The fuel gas air mixture is ignited and under normal operating
conditions, the resultant flame sits around and above the Coanda
body 1.
Water is then injected continuously through the nozzle 7. The water
is entrained with the fuel gas and forms a two phase mixture which
emerges from the slot 4. Examples on the effect on the noise and
radiation of the flare following the water injection are shown in
the results. The water flow was slowly increased with frequent
pauses to allow conditions in the supply pipe and at the flare to
stabilise.
(The noise and luminosity of the flare was measured by noise and
radiation meter, not shown).
The experiments were continued until the flame on the flare lifted
off, limiting flare flow or water flow was reached. The flare was
then burned on gas only until the line was drained of residual
liquid, then the gas supply was isolated and a new set of
conditions chosen.
FIG. 2 shows the reduction in thermal radiation versus percentage
water flow from an external Coanda flare, the outlet slot width of
the flare being 8.5 mm wide. The flare was operated at 5.2 million
standard cubic feet of fuel gas per day. A direct relationship is
shown between the reduction in radiation and the percentage water
mass in the fuel gas flow. The experiments were carried out with
fresh water and sea water. No difference was observed although
spectral emission of sodium gives the sea water flame a yellow
colour.
FIG. 3 is a graph illustrating the reduction in noise levels
(dB(A)) versus percentage of mass of water in the fuel gas flow.

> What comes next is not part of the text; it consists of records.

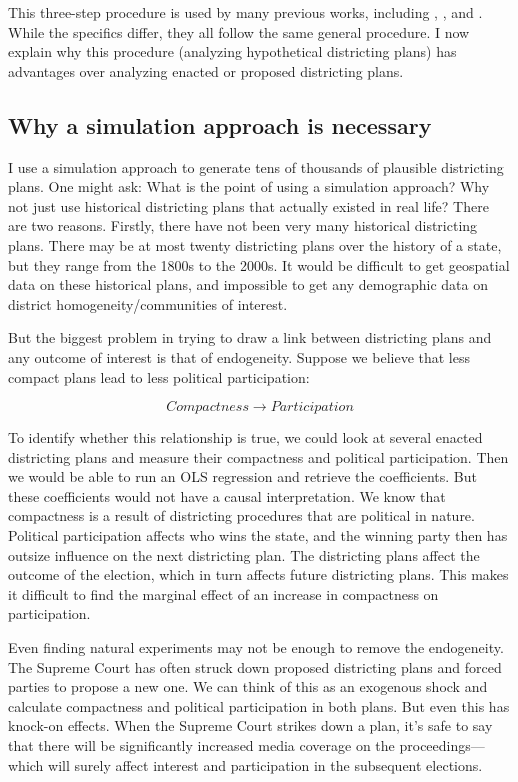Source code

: \documentclass[]{article}
\begin{document}
This three-step procedure is used by many previous works, including
\cite{cr2013}, \cite{ddj2019comp}, and \cite{s2020}. While the specifics
differ, they all follow the same general procedure. I now explain why
this procedure (analyzing hypothetical districting plans) has advantages
over analyzing enacted or proposed districting plans.

\hypertarget{why-a-simulation-approach-is-necessary}{%
\subsection{Why a simulation approach is
necessary}\label{why-a-simulation-approach-is-necessary}}

I use a simulation approach to generate tens of thousands of plausible
districting plans. One might ask: What is the point of using a
simulation approach? Why not just use historical districting plans that
actually existed in real life? There are two reasons. Firstly, there
have not been very many historical districting plans. There may be at
most twenty districting plans over the history of a state, but they
range from the 1800s to the 2000s. It would be difficult to get
geospatial data on these historical plans, and impossible to get any
demographic data on district homogeneity/communities of interest.

But the biggest problem in trying to draw a link between districting
plans and any outcome of interest is that of endogeneity. Suppose we
believe that less compact plans lead to less political participation:

\[Compactness \rightarrow Participation\]

To identify whether this relationship is true, we could look at several
enacted districting plans and measure their compactness and political
participation. Then we would be able to run an OLS regression and
retrieve the coefficients. But these coefficients would not have a
causal interpretation. We know that compactness is a result of
districting procedures that are political in nature. Political
participation affects who wins the state, and the winning party then has
outsize influence on the next districting plan. The districting plans
affect the outcome of the election, which in turn affects future
districting plans. This makes it difficult to find the marginal effect
of an increase in compactness on participation.

Even finding natural experiments may not be enough to remove the
endogeneity. The Supreme Court has often struck down proposed
districting plans and forced parties to propose a new one. We can think
of this as an exogenous shock and calculate compactness and political
participation in both plans. But even this has knock-on effects. When
the Supreme Court strikes down a plan, it's safe to say that there will
be significantly increased media coverage on the proceedings---which
will surely affect interest and participation in the subsequent
elections.
\end{document}
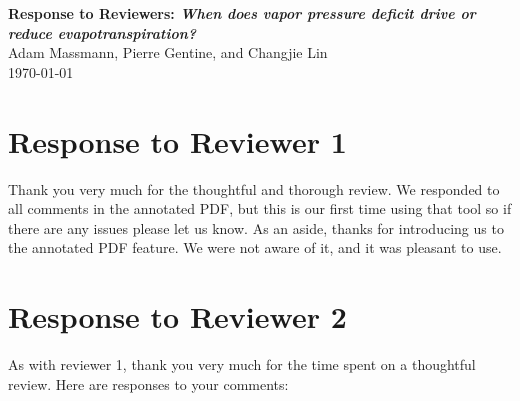 \documentclass[12pt]{article}
\begin{document}
\large \textbf{Response to Reviewers: \textit{When does vapor pressure deficit drive or reduce
    evapotranspiration?}} \\
Adam Massmann, Pierre Gentine, and Changjie Lin \\
\today

\vspace{0.1in}

\normalsize
\section{Response to Reviewer 1}

Thank you very much for the thoughtful and thorough review. We
responded to all comments in the annotated PDF, but this is our first
time using that tool so if there are any issues please let us know. As
an aside, thanks for introducing us to the annotated PDF feature. We
were not aware of it, and it was pleasant to use.

\section{Response to Reviewer 2}

As with reviewer 1, thank you very much for the time spent on a
thoughtful review. Here are responses to your comments:
\end{document}
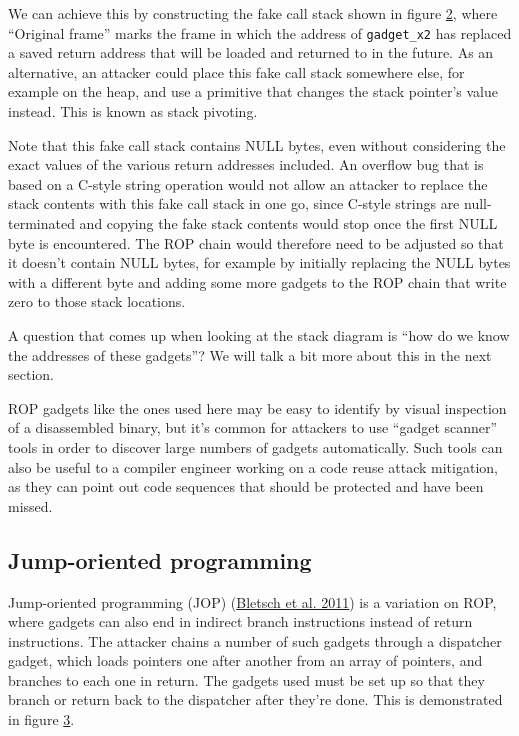 \documentclass[
  a4paper,
]{report}
\begin{document}
We can achieve this by constructing the fake call stack shown in figure
\protect\hyperlink{fig:rop-call-stack}{2}, where ``Original frame''
marks the frame in which the address of \texttt{gadget\_x2} has replaced
a saved return address that will be loaded and returned to in the
future. As an alternative, an attacker could place this fake call stack
somewhere else, for example on the heap, and use a primitive that
changes the stack pointer's value instead. This is known as stack
pivoting.

Note that this fake call stack contains NULL bytes, even without
considering the exact values of the various return addresses included.
An overflow bug that is based on a C-style string operation would not
allow an attacker to replace the stack contents with this fake call
stack in one go, since C-style strings are null-terminated and copying
the fake stack contents would stop once the first NULL byte is
encountered. The ROP chain would therefore need to be adjusted so that
it doesn't contain NULL bytes, for example by initially replacing the
NULL bytes with a different byte and adding some more gadgets to the ROP
chain that write zero to those stack locations.

A question that comes up when looking at the stack diagram is ``how do
we know the addresses of these gadgets''? We will talk a bit more about
this in the next section.

ROP gadgets like the ones used here may be easy to identify by visual
inspection of a disassembled binary, but it's common for attackers to
use ``gadget scanner'' tools in order to discover
large numbers of gadgets automatically. Such tools can also be useful to
a compiler engineer working on a code reuse attack mitigation, as they
can point out code sequences that should be protected and have been
missed.

\hypertarget{jump-oriented-programming}{%
\subsection{Jump-oriented programming}\label{jump-oriented-programming}}

Jump-oriented programming (JOP)
(\protect\hyperlink{ref-Bletsch2011}{Bletsch et al. 2011}) is a
variation on ROP, where gadgets can also end in indirect branch
instructions instead of return instructions. The attacker chains a
number of such gadgets through a dispatcher
gadget, which loads pointers one after another
from an array of pointers, and branches to each one in return. The
gadgets used must be set up so that they branch or return back to the
dispatcher after they're done. This is demonstrated in figure
\protect\hyperlink{fig:jop}{3}.
\end{document}
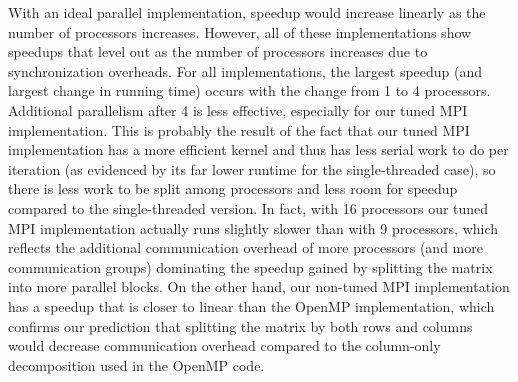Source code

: \documentclass[11pt]{article}
\begin{document}
With an ideal parallel implementation, speedup would increase linearly as the number of processors increases.
However, all of these implementations show speedups that level out as the number of processors increases due to synchronization overheads.
For all implementations, the largest speedup (and largest change in running time) occurs with the change from 1 to 4 processors.
Additional parallelism after 4 is less effective, especially for our tuned MPI implementation.
This is probably the result of the fact that our tuned MPI implementation has a more efficient kernel and thus has less serial work to do per iteration (as evidenced by its far lower runtime for the single-threaded case), so there is less work to be split among processors and less room for speedup compared to the single-threaded version.
In fact, with 16 processors our tuned MPI implementation actually runs slightly slower than with 9 processors, which reflects the additional communication overhead of more processors (and more communication groups) dominating the speedup gained by splitting the matrix into more parallel blocks.
On the other hand, our non-tuned MPI implementation has a speedup that is closer to linear than the OpenMP implementation, which confirms our prediction that splitting the matrix by both rows and columns would decrease communication overhead compared to the column-only decomposition used in the OpenMP code.
\end{document}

The noise measurements were made of a Bruel and Kjaer precision
octave band noise meter. The high (jet noise) frequencies are
reduced up to 7 dB by increasing water mass and this is clearly
audible. The low frequencies remain essentially constant. The graph
indicates a downward trend of noise for increasing percentage water
mass and at 60% mass of water in the fuel gas the reduction in
noise is of the order 3 dB(A).
* * * * *